Assange is also accused of encouraging Manning to steal classified documents, which allegedly included a bid to crack a password “hash” (a scrambled password) on US department of defence computers to anonymously access a classified network called the Secret Internet Protocol Network.

But his lawyers point to evidence given by Manning at her own 2013 court martial, which they say refutes these claims.

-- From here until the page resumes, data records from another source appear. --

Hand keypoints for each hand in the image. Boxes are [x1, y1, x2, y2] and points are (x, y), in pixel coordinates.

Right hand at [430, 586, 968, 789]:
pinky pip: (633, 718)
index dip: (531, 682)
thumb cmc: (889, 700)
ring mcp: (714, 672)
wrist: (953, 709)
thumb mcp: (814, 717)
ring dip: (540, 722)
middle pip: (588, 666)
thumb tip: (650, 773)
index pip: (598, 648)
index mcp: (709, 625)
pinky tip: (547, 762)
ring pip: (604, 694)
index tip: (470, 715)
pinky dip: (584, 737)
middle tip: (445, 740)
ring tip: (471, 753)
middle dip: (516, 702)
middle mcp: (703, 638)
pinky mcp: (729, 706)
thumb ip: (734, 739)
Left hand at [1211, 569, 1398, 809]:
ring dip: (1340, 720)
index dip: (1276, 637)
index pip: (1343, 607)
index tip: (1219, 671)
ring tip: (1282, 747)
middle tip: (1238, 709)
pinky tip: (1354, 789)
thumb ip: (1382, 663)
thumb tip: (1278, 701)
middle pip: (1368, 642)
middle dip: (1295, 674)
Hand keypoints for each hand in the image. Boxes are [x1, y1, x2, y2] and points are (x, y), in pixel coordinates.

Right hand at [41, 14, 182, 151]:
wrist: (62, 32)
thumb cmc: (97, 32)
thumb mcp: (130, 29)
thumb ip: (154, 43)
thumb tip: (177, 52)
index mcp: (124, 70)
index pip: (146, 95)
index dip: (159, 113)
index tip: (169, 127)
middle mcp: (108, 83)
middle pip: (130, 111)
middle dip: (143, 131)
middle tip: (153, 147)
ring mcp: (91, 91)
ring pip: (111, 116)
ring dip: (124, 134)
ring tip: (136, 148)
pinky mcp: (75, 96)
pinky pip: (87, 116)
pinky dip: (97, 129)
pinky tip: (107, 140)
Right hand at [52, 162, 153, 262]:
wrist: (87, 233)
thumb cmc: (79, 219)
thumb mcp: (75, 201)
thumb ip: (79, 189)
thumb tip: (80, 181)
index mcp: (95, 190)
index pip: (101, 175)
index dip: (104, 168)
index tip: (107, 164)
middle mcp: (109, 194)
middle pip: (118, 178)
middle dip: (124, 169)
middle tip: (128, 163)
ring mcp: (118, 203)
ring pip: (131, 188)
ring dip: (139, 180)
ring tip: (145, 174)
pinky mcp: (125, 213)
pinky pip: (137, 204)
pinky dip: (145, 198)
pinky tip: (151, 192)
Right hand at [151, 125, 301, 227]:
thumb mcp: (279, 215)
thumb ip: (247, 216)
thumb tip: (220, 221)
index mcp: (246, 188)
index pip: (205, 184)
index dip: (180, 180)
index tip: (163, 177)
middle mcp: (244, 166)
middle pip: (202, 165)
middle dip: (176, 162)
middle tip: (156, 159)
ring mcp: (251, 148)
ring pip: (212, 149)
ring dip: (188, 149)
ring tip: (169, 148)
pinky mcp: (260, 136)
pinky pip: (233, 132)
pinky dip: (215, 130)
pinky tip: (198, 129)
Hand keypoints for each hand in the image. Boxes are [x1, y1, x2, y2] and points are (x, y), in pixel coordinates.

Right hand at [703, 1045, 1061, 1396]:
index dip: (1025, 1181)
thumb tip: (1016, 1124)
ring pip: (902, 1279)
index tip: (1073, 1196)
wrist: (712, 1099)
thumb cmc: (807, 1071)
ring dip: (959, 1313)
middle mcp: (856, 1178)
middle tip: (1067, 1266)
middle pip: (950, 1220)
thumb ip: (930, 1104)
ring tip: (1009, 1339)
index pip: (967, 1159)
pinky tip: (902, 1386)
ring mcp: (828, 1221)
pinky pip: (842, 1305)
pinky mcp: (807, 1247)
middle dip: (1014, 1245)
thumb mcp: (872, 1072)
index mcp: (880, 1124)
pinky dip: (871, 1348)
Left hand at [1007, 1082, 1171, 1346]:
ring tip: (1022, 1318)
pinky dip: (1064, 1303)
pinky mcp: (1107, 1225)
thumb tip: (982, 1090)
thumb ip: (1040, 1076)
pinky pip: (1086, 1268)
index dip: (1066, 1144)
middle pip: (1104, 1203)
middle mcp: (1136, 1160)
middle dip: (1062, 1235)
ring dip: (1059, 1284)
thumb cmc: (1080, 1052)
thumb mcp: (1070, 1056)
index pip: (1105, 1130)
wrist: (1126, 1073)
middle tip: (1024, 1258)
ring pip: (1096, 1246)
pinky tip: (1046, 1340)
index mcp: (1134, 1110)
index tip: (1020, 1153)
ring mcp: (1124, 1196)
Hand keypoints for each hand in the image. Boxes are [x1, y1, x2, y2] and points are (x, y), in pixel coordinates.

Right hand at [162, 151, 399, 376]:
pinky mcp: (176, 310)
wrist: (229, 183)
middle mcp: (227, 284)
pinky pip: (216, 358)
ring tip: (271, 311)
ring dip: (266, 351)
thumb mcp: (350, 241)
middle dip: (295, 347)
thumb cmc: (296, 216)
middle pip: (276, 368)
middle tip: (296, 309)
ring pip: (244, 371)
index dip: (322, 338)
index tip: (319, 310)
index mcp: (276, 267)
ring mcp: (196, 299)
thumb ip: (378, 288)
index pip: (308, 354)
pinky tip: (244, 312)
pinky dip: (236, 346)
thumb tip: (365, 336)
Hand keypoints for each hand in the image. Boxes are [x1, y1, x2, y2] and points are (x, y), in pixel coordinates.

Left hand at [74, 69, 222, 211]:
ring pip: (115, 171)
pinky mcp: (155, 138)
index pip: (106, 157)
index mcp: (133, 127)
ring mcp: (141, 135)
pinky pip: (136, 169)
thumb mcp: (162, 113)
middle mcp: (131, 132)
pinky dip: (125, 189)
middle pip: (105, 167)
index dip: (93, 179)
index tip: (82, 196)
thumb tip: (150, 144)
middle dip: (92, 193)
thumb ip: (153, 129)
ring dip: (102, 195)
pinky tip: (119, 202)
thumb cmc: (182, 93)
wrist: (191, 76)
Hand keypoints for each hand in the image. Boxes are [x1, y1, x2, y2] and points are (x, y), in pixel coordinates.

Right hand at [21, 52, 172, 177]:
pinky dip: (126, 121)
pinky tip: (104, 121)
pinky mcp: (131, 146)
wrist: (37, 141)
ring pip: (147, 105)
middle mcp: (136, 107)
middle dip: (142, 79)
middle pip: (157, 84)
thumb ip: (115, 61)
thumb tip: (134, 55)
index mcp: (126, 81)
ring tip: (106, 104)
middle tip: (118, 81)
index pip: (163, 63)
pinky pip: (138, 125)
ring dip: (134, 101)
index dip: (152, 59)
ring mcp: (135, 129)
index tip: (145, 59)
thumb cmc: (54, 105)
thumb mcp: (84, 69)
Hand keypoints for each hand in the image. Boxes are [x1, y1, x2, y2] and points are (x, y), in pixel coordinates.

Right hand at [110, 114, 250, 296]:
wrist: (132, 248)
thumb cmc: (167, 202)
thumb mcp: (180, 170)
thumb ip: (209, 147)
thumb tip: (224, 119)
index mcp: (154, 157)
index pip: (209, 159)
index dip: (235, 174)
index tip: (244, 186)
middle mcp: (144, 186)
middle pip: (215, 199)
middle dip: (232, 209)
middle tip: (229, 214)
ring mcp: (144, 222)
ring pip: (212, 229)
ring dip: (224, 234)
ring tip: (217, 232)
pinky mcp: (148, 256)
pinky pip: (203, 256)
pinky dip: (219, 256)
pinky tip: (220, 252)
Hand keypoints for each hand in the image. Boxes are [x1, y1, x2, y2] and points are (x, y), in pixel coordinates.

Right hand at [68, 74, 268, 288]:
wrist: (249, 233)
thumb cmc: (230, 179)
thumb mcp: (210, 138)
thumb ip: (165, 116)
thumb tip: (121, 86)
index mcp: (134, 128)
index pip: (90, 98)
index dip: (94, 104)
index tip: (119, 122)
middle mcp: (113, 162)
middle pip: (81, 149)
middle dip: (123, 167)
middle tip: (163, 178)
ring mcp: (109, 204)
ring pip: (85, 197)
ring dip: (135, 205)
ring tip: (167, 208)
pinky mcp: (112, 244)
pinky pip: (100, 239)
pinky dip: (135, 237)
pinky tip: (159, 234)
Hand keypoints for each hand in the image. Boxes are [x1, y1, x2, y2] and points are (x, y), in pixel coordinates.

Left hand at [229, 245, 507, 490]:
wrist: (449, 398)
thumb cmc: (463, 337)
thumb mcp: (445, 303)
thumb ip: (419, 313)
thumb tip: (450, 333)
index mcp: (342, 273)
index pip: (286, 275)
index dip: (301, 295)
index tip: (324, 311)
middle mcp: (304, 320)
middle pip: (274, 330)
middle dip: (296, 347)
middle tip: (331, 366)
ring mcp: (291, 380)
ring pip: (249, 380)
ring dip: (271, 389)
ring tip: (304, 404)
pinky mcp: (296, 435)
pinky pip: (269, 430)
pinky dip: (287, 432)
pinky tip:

Assange’s barrister Edward Fitzgerald QC complained of his client’s treatment inside high-security Belmarsh prison at the start of the second day of the hearing today, as supporters’ (pictured) chants could again be heard outside the building.

“Yesterday, Mr Assange was handcuffed 11 times and stripped naked twice at Belmarsh and put into five separate holding cells,” he said.

Fitzgerald said papers handed to Assange in court had been taken off him at Belmarsh, which is next door to the court, arguing his treatment “could be a contempt of this court”.

But District Judge Vanessa Baraitser said she has no powers to issue directions to the Prison Service and could only act if there is evidence Assange is unable to participate in the case.

“If it comes to that please let me know.

“Unless and until it does, unless you are asking this court to make a finding of contempt, I’m afraid my powers are very limited in this respect,” she said.

Assange has been held on remand in Belmarsh prison since last September after serving a 50-week jail sentence for breaching his bail conditions while he was in the Ecuadorian embassy in London.

He entered the building in 2012 to avoid extradition to Sweden over sex offence allegations, which he has always denied and were subsequently dropped.